Wednesday, October 21, 2020

An Experience of Waking Up

 Life should be a process of waking up. I was recently thinking about some of my own waking up experiences. I define waking up experiences as times when you realize that something is other than what you thought it was, when you become aware that what you know is insufficient, or skewed, or seen through a lens that distorts your vision. Paul talks about seeing a dim reflection in a mirror in 1 Corinthians 13:12, and Rumi says “Wake up, wake up! You have slept millions and millions of years. Why not wake up this morning?”

 Father Richard Rohr had a recent series of daily messages about corporate sin, the sin perpetrated by powers and principalities that we often fail to see as sin because we benefit from the system. Reading these reminded me of one particular waking up experience. I woke up to the way I was swept up in a materialistic, acquisitive culture, and how incompatible that was to my faith.

 I was not asleep to the disparities among people, both within our country and in the world in general. I’d participated in mission trips and I knew that I had significantly more resources than most of the world’s people. But the waking up was the recognition that I was allowing myself to be swept along in the general current of American culture, which is oriented toward acquiring, holding, and protecting assets, and that this way of living did not feel healthy for me as I sought to practice being a faithful disciple of Jesus, who had very few assets.

 It’s interesting how we pick and choose which parts of Jesus’ teachings we want to follow and practice, or any of the Bible’s teachings for that matter.
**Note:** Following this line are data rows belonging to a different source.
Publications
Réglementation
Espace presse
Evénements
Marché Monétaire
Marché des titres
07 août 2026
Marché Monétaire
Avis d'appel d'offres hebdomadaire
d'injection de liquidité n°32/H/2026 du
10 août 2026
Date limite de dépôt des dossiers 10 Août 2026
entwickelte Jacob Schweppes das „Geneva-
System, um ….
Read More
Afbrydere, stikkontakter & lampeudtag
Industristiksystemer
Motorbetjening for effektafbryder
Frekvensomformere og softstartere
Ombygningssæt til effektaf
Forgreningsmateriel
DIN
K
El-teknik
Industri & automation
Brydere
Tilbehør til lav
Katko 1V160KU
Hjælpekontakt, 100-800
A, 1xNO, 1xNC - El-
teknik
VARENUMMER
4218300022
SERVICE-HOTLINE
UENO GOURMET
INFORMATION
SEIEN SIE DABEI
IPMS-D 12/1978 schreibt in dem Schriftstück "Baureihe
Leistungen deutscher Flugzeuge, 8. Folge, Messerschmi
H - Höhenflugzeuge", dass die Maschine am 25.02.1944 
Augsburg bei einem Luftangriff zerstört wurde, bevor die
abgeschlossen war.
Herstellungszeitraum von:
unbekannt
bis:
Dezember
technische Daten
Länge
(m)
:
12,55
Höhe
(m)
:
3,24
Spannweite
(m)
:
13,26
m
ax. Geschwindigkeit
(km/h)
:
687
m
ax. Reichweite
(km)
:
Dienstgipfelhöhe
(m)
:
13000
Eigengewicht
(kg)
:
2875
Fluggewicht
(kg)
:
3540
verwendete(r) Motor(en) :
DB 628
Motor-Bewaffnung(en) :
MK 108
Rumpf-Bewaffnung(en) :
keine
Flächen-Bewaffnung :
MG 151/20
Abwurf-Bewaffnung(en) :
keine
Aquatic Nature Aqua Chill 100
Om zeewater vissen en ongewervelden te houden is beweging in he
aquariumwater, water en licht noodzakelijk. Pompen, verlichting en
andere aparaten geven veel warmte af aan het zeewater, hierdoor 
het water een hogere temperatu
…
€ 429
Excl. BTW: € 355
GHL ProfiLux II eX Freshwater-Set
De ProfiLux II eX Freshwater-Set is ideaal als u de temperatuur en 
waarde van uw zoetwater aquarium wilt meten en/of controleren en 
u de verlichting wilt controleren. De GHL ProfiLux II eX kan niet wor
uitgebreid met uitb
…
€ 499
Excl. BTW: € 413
Some of my waking up experiences have been around the recognition that I cherry-pick which of Jesus’ examples I try to follow and which I choose to ignore or explain away as irrelevant or unrealistic.

 I realize that to live in our culture I will need certain assets to function effectively in the vocation I feel called to practice. But I am also aware that much of what I have is superfluous. While I am far from living as simply as Jesus did, I am continuing to work to detach from the desire to acquire and hold material assets because it is an expected practice of our culture. It requires attention and discipline, because even in the Western Church, we don’t necessarily advocate for going against the grain of our culture with regard to materialism.

What experiences have you had of waking up? Are you fighting to stay asleep? These are questions worth pondering, and questions I return to time and time again.